Welcome to the latest video in our series of martial arts tutorials filmed and explained by Warrior Collective. Warrior Collective is run by Stuart Tomlinson, who has been involved in shaping the UK martial arts scene for over twenty years.


In this piece, UK-based Brazilian jiu jitsu expert Tom Barlow discusses five fundamental ways to defend against the triangle. Tom is a black belt under Braulio Estima. He is head instructor of Masters Academy in Plymouth, and multiple-times World and European Champion (gi and no gi).


Origin of the Sport

Brazilian jiu jitsu (BJJ) is a martial art based on the notion that a smaller, weaker person can successfully defend against a bigger, stronger opponent.
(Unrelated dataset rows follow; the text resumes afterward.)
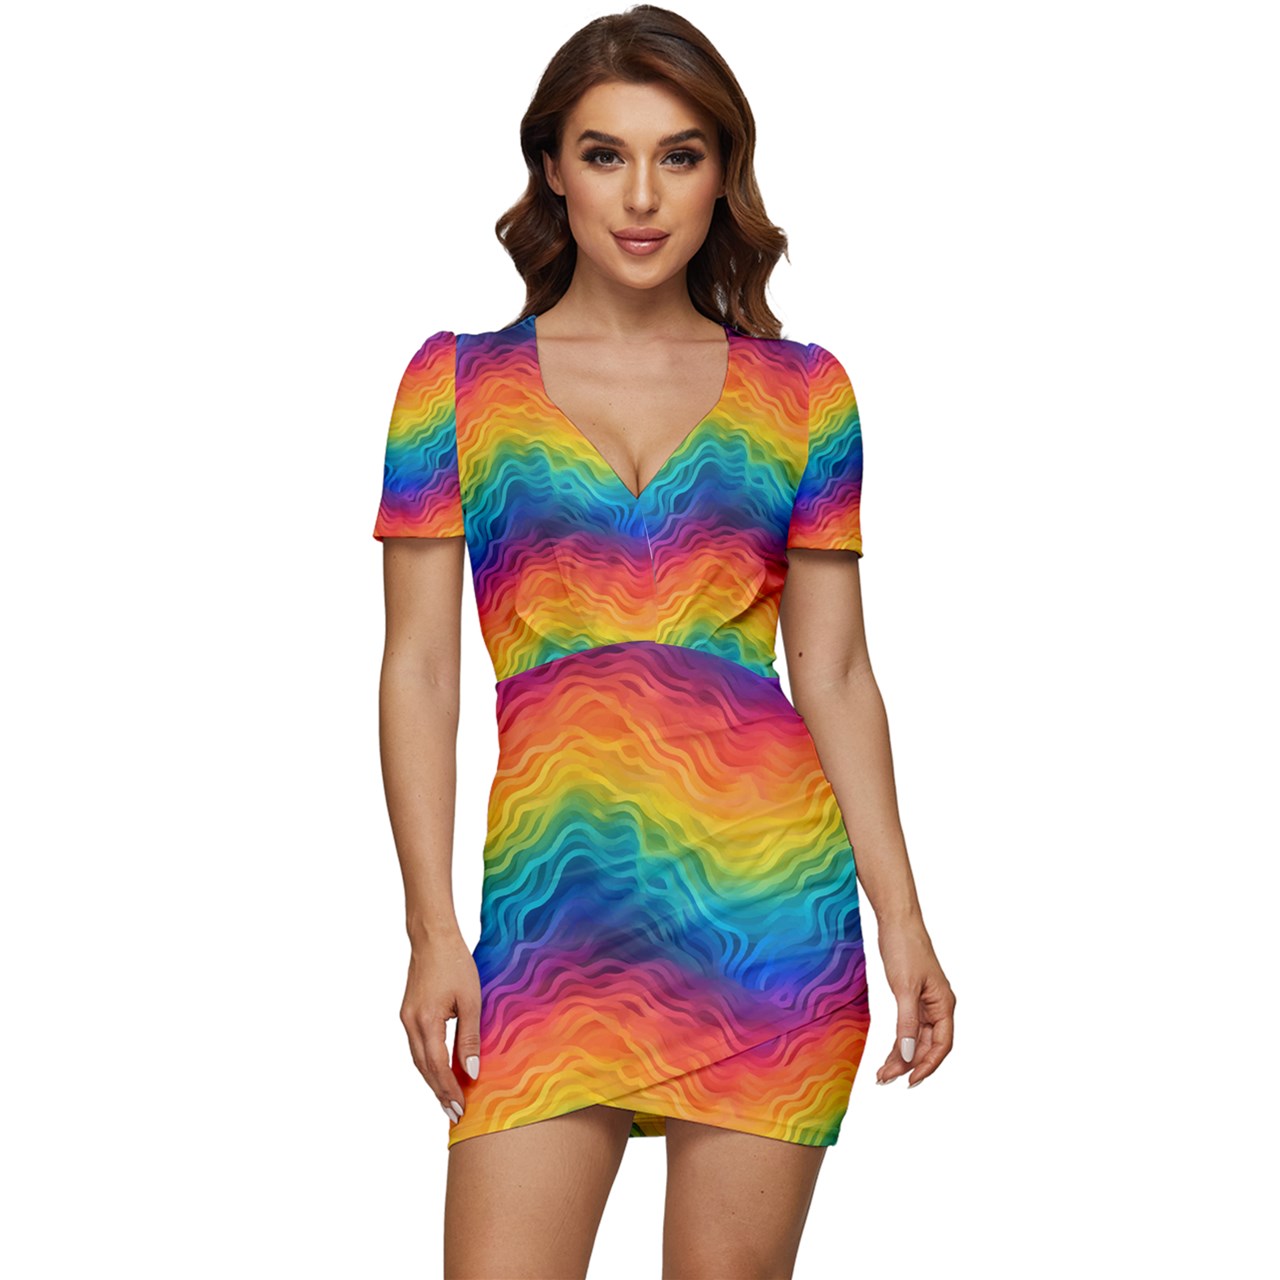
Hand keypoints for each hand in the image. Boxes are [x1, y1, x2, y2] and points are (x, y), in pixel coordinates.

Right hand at [400, 932, 481, 1128]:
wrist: (432, 937)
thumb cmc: (455, 963)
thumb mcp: (470, 1000)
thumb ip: (469, 1038)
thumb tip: (470, 1072)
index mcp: (426, 1021)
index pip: (437, 1066)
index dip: (448, 1089)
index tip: (460, 1108)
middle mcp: (410, 1023)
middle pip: (423, 1068)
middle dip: (439, 1092)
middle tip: (454, 1113)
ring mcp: (406, 1018)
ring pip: (418, 1059)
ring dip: (432, 1080)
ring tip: (447, 1099)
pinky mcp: (408, 1013)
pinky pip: (417, 1046)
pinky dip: (428, 1063)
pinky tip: (439, 1071)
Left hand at [874, 919, 955, 1087]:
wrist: (896, 921)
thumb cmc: (905, 948)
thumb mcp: (904, 988)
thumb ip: (906, 1023)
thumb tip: (907, 1055)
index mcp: (944, 1004)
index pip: (942, 1045)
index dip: (928, 1065)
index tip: (910, 1081)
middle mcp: (938, 1006)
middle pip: (926, 1045)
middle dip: (908, 1064)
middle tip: (885, 1078)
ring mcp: (925, 1003)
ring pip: (916, 1038)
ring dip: (901, 1056)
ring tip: (882, 1073)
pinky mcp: (911, 997)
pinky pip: (907, 1027)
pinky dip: (898, 1041)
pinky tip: (888, 1054)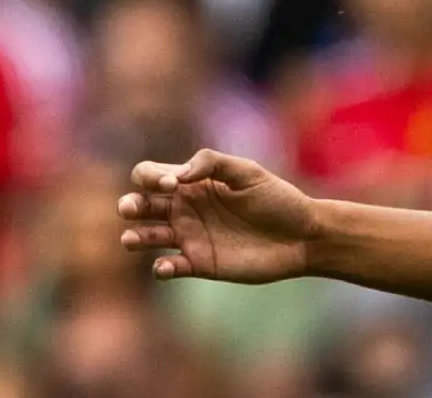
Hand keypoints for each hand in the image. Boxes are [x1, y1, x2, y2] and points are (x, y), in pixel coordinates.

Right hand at [117, 149, 318, 282]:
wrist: (302, 236)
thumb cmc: (278, 200)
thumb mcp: (249, 173)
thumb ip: (213, 164)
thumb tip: (177, 174)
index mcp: (194, 182)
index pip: (152, 175)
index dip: (151, 177)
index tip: (172, 184)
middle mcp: (185, 209)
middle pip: (142, 205)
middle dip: (130, 204)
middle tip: (130, 208)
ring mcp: (189, 237)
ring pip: (147, 236)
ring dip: (134, 237)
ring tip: (132, 239)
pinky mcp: (199, 263)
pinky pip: (168, 267)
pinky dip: (161, 267)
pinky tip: (166, 266)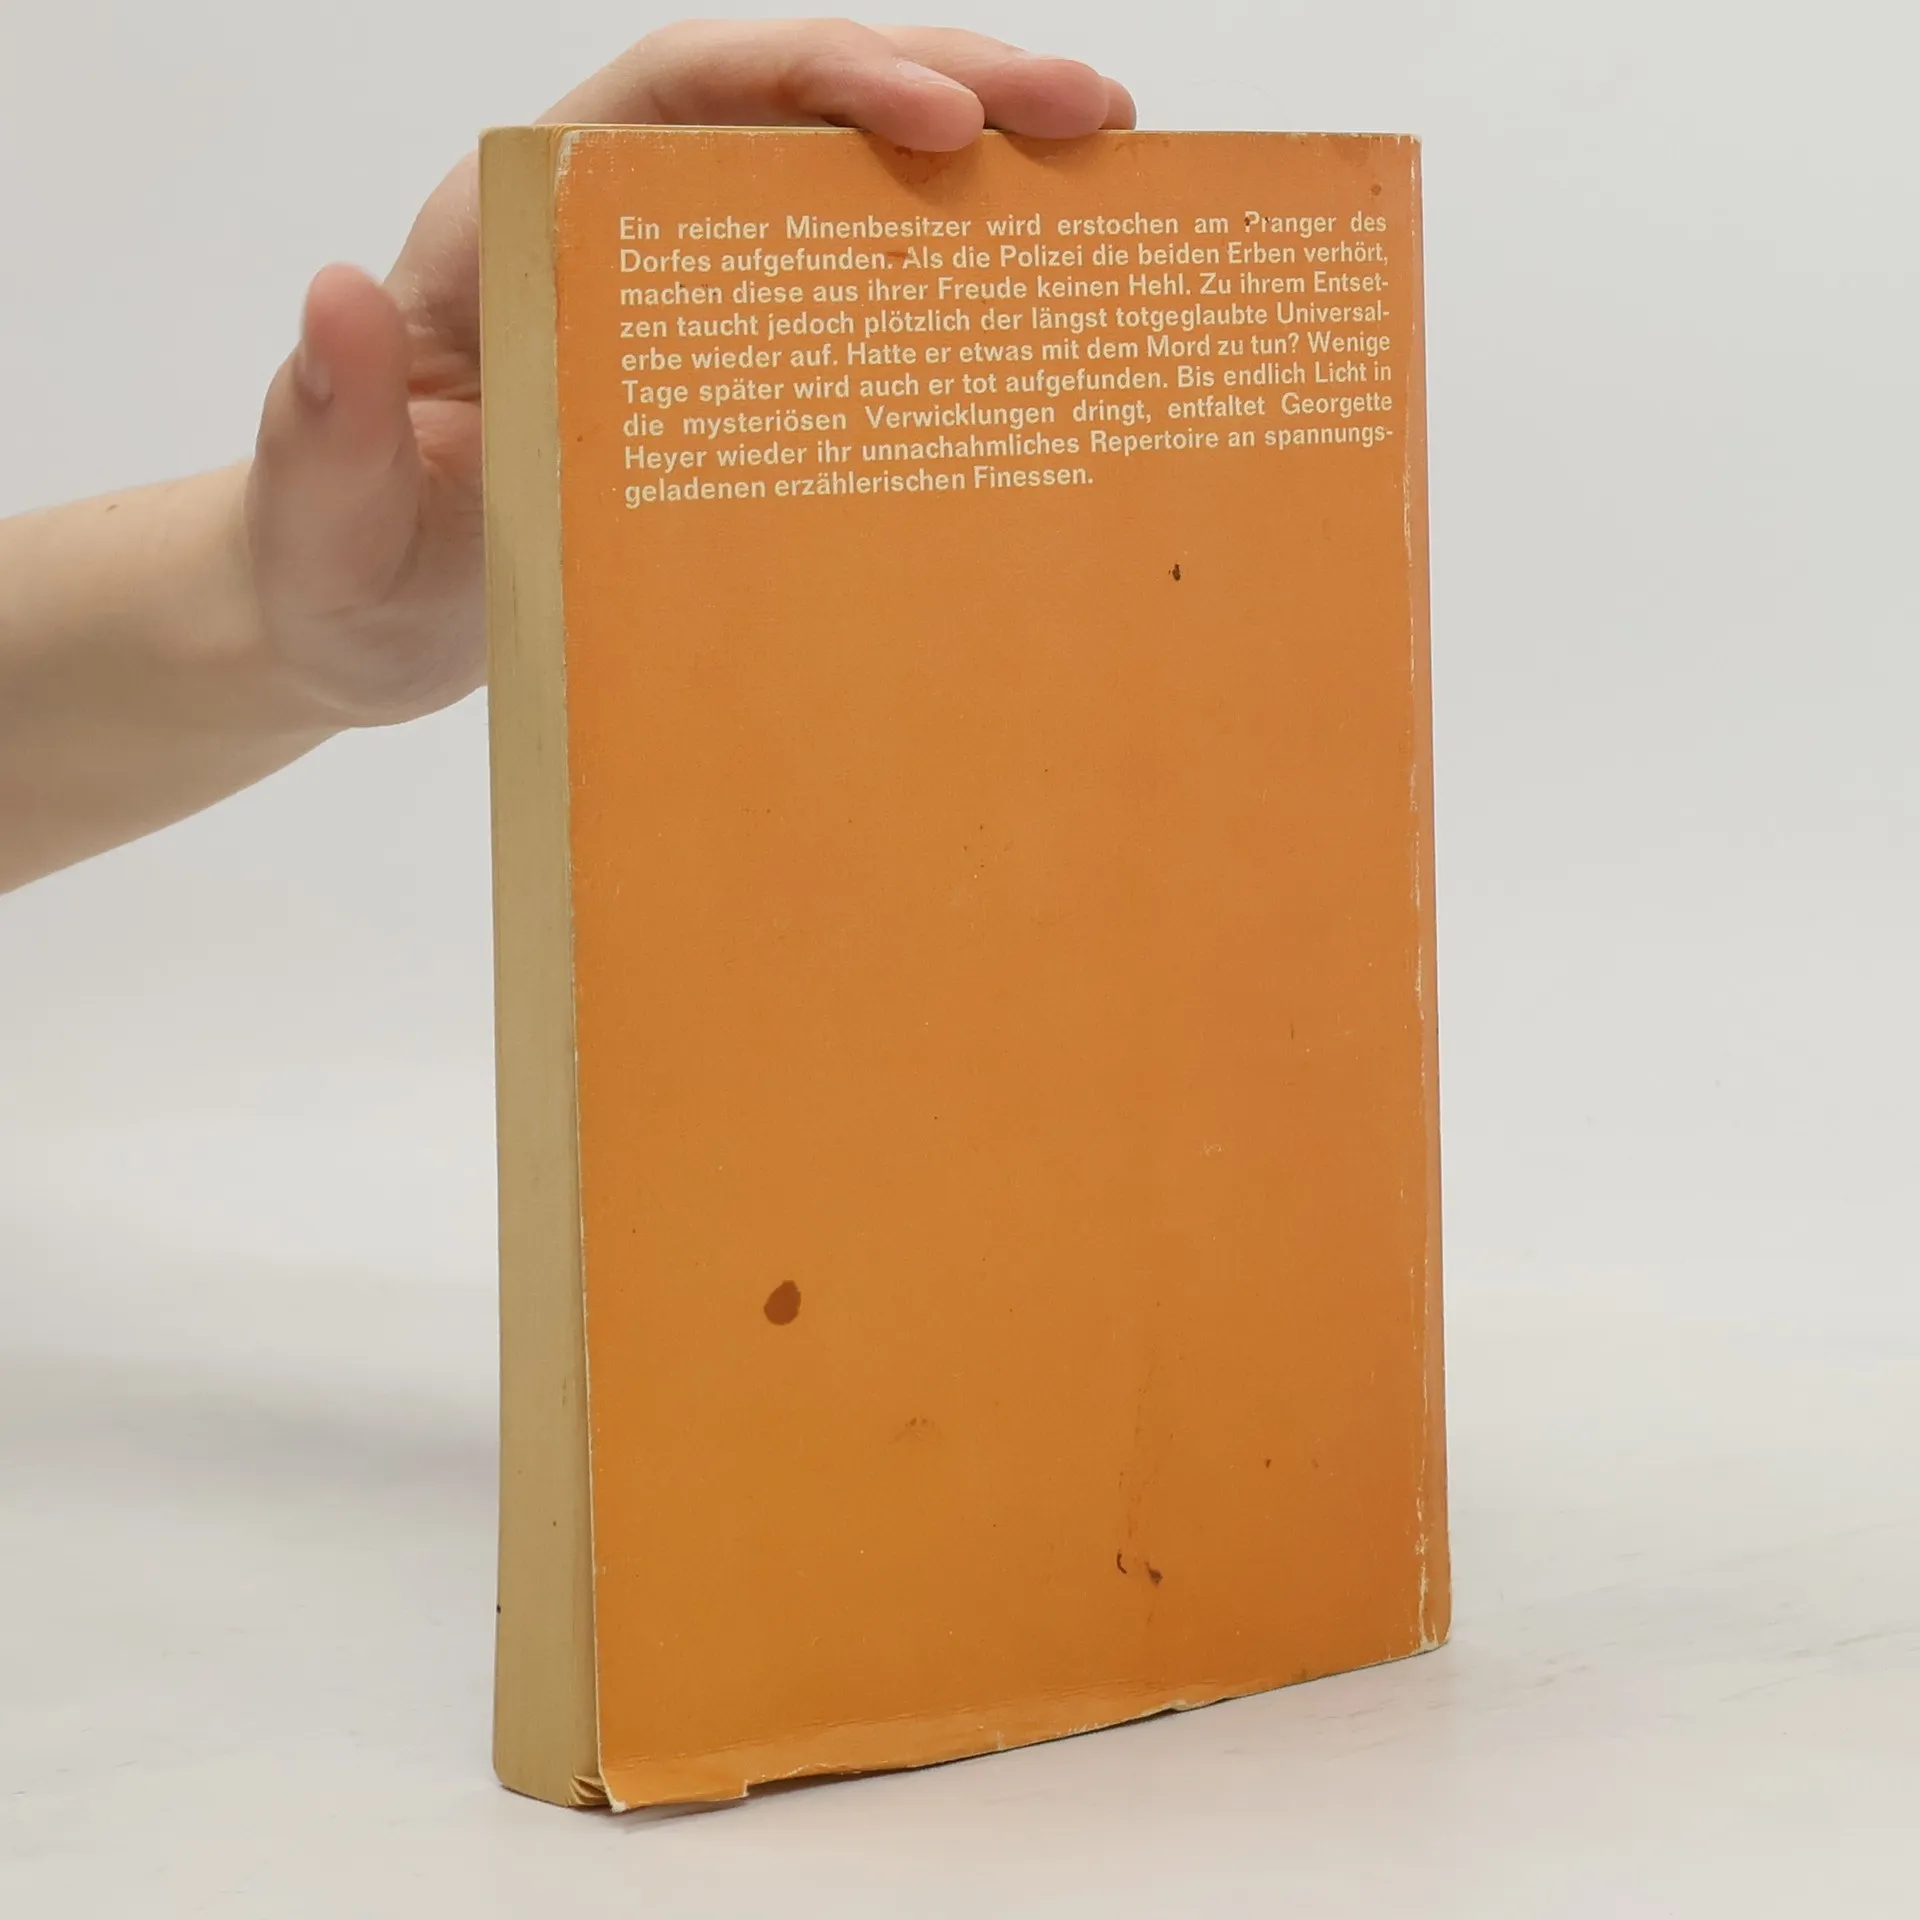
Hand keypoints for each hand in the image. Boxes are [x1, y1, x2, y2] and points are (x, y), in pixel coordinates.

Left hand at [247, 21, 1135, 727]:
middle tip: (1099, 115)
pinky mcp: (723, 378)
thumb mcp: (319, 514)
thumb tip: (340, 293)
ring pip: (836, 190)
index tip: (936, 117)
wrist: (360, 625)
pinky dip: (943, 281)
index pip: (679, 94)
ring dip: (976, 168)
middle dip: (948, 86)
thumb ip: (326, 421)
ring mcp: (679, 300)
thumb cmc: (337, 566)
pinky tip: (1037, 296)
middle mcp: (611, 227)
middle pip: (791, 110)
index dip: (815, 76)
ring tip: (1111, 172)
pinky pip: (845, 301)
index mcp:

This is done through the use of proper technique and leverage, combined with an understanding of how to take the fight to the ground. Therefore, joint-locks, chokes, and other submissions are important aspects of the sport. They are used to finish the encounter, should it be necessary beyond when control has been established.
In modern times, BJJ has become more recognised in the mainstream because of its successful application in mixed martial arts, showcasing the importance of grappling and ground fighting to audiences around the world.
Chokes are often regarded as high-percentage attacks in Brazilian jiu jitsu, which means the further they are on, the more difficult they are to escape (hence the high percentage that they will finish the encounter). The triangle choke is a commonly favoured choke.

Defending the Triangle Tutorial

  • Prevention is better than cure. You must maintain good posture.
  • Any time you have one arm between and one arm outside your opponent’s legs, you can be hit with the triangle choke.
  • The tighter the position the more difficult the escape will be. 


The video shows a progression of escapes as the triangle gets tighter and tighter. Each escape is based on two principles:


  1. Maintaining posture
  2. Changing the angle of the triangle

Defence 1: Posture and Stand

This is a reactive defence, and has to be done as soon as you perceive the threat of triangle. 
The defence works by applying the opposite forces of the downward pressure on the hips and the upward pressure from standing. 

Defence 2: Reinserting the Arm. 

Triangles are only useful if one arm can be isolated inside the guard. This defence works by reinserting the other arm before the triangle is secured. You then break the angle of the attack and use both arms to reset back to guard. 

Defence 3: Breaking the Angle 1

Triangles are most effective if the attacker can pass your arm over the centre line of his or her body. This defence works by preventing this, then changing the angle, before using opposing pressures to uncross the legs.

Defence 4: Breaking the Angle 2

This defence works in a similar manner. First you break the angle, then apply pressure to uncross the legs. It is a more dangerous defence than the previous one as the your arm is across the centre line. 

Defence 5: Crossing the Legs

This works because you use your legs and back to uncross the triangle. However, this is the final defence Tom teaches, as it can end up with you losing position, leading to a scramble.